Feedforward is for helis, it does not work in the same way the BF FF does, but I think Leonard put in a patch that means its at least safe to use it. I’ve never changed it.
If you have a bad tune (because of too much noise) then low values of ATC_ACCEL_*_MAX can make the copter feel sloppy. I used to set these to 0, but now with a low noise tune its not necessary
Thanks for your settings! So I discovered I did something silly: I had ACRO_OPTIONS[1] set, which disabled angular stabilization. I had this set when I was just starting to set up ardupilot for the first time and I think I misread “disabling angular stabilization” to mean “disabling auto-leveling” which is really set in the trainer option. Changing this to zero fixed the last of the drift issue I had.
Separately from that, I’ve been able to push my filters up with motors just being luke-warm. INS_GYRO is 150hz, dynamic notch with min of 100hz, and FLTD = 70. Quad feels pretty good in acro. Auto-tune also ended up with these values.
Sorry had one more question … when I switch from acro to loiter, I get this frightening large, low frequency oscillation for 2 seconds when the quad tries to flip to level. The first period is 400ms, so it’s like 2.5Hz. Quad does hit level though.
I should add in acro, the tune felt fairly good, though at most I did sharp 30-40deg rolls… I just read up on how to properly setup air-mode authority at low throttle so I’ll try some proper flips/rolls tomorrow in acro to see if this is just a tune issue.

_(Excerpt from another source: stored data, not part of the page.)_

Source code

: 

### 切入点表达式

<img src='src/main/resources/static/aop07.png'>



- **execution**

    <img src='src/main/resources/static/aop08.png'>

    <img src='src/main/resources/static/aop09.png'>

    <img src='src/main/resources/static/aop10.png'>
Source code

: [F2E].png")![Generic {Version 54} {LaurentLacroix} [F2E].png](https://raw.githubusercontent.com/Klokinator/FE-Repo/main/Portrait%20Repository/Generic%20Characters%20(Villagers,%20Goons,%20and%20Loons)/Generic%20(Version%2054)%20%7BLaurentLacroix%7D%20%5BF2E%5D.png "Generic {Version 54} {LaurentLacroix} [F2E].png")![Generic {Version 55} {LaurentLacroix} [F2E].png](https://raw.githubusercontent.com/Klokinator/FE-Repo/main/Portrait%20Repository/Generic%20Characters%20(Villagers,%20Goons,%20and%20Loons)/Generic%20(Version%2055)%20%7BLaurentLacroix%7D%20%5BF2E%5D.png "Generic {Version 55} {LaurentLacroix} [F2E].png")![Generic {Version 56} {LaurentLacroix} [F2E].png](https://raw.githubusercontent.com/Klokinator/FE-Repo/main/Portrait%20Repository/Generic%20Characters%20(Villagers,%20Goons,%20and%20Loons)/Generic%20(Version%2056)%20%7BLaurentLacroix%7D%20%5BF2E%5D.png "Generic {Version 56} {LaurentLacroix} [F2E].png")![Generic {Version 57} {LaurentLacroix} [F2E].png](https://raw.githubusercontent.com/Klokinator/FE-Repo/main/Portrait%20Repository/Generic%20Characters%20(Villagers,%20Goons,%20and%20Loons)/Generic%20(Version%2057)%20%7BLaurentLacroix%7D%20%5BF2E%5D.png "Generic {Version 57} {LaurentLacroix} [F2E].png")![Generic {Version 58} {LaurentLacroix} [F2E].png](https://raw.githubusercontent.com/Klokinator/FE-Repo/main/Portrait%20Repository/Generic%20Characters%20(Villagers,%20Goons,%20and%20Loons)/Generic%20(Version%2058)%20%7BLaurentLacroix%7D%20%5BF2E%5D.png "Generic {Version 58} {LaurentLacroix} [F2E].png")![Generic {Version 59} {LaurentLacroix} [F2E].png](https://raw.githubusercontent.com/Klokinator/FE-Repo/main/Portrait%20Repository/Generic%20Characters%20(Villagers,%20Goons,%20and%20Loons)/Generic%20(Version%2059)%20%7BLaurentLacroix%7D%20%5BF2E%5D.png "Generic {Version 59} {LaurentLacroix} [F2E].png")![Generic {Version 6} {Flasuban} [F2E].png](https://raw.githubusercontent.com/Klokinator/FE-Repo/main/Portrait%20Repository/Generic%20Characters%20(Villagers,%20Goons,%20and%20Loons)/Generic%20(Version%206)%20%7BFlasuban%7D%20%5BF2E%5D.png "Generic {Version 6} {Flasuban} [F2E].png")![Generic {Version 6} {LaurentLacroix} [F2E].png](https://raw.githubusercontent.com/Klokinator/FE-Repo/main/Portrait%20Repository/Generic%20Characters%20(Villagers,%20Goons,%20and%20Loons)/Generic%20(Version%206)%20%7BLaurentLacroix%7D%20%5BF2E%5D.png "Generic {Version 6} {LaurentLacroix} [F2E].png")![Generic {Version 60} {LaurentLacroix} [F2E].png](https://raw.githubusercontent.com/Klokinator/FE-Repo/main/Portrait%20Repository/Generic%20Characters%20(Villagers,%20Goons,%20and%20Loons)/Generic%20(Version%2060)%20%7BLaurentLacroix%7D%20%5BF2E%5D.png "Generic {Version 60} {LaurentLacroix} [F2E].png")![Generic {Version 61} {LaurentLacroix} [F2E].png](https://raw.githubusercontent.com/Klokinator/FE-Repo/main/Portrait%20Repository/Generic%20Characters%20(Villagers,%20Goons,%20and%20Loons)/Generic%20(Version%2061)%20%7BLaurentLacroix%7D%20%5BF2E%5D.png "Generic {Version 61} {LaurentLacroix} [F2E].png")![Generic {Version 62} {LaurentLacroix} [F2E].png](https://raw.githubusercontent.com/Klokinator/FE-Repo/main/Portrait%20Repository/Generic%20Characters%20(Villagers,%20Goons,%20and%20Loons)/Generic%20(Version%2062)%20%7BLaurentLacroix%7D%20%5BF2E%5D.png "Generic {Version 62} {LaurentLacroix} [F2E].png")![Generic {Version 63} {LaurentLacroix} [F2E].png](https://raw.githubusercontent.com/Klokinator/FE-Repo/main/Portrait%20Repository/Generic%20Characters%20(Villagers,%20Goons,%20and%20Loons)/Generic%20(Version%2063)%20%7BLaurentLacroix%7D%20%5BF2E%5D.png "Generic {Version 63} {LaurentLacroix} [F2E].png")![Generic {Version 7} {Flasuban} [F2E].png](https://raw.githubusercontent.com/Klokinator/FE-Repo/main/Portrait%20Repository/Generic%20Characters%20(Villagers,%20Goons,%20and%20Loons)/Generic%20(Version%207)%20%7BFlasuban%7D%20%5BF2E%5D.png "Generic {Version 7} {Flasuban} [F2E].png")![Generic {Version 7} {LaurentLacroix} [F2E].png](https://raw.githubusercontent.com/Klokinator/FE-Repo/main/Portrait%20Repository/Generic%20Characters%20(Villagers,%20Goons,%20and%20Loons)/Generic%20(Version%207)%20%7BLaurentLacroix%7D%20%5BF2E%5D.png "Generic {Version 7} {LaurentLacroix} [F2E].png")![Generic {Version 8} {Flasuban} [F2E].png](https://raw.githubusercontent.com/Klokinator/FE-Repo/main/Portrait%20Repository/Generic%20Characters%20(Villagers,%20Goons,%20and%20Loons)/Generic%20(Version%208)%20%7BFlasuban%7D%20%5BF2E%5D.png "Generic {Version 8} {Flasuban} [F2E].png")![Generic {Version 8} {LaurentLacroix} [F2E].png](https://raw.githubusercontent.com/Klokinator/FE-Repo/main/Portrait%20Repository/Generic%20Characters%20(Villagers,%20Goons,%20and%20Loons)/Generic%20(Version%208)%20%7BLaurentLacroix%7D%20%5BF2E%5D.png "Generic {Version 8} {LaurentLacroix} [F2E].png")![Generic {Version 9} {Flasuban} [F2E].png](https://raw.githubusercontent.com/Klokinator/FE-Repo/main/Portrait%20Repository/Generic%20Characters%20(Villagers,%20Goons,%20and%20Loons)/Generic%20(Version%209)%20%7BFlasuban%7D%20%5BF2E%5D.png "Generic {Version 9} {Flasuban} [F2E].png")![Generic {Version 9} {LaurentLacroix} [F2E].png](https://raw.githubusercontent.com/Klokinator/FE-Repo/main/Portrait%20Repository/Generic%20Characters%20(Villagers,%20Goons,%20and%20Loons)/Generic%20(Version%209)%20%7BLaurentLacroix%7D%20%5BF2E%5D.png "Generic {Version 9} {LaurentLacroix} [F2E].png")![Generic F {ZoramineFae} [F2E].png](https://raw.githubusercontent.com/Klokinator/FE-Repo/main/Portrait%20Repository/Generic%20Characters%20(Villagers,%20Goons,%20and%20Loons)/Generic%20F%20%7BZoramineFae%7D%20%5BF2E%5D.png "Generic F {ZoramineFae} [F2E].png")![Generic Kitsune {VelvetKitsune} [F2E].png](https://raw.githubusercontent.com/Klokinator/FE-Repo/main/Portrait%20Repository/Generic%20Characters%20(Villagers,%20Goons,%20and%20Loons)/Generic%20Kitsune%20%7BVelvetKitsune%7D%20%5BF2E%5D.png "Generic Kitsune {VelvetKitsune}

It seems related to tuning but haven’t quite nailed it down. I plan to get my tune better in acro mode and assume that would translate to better performance everywhere else.
So on that note, I get fairly good performance (setpoint/angle tracking) with aggressive flight, and even rolls at zero throttle. But the quad starts to shake if I’m at below-hover throttle and not pulling off a roll. I’m wondering if this is something going on between throttle vs stabilization priority.
This is a full 650deg/s roll with min-throttle stick. Tracks really well
So normally flying through propwash causing shakes is a tuning problem so I plan to check it from that perspective.
I’m finding the sampling rate in the logs is low, so log file debugging misses some overshoots; does enabling “ATTITUDE_FAST” and “IMU_FAST” in LOG_BITMASK fix this?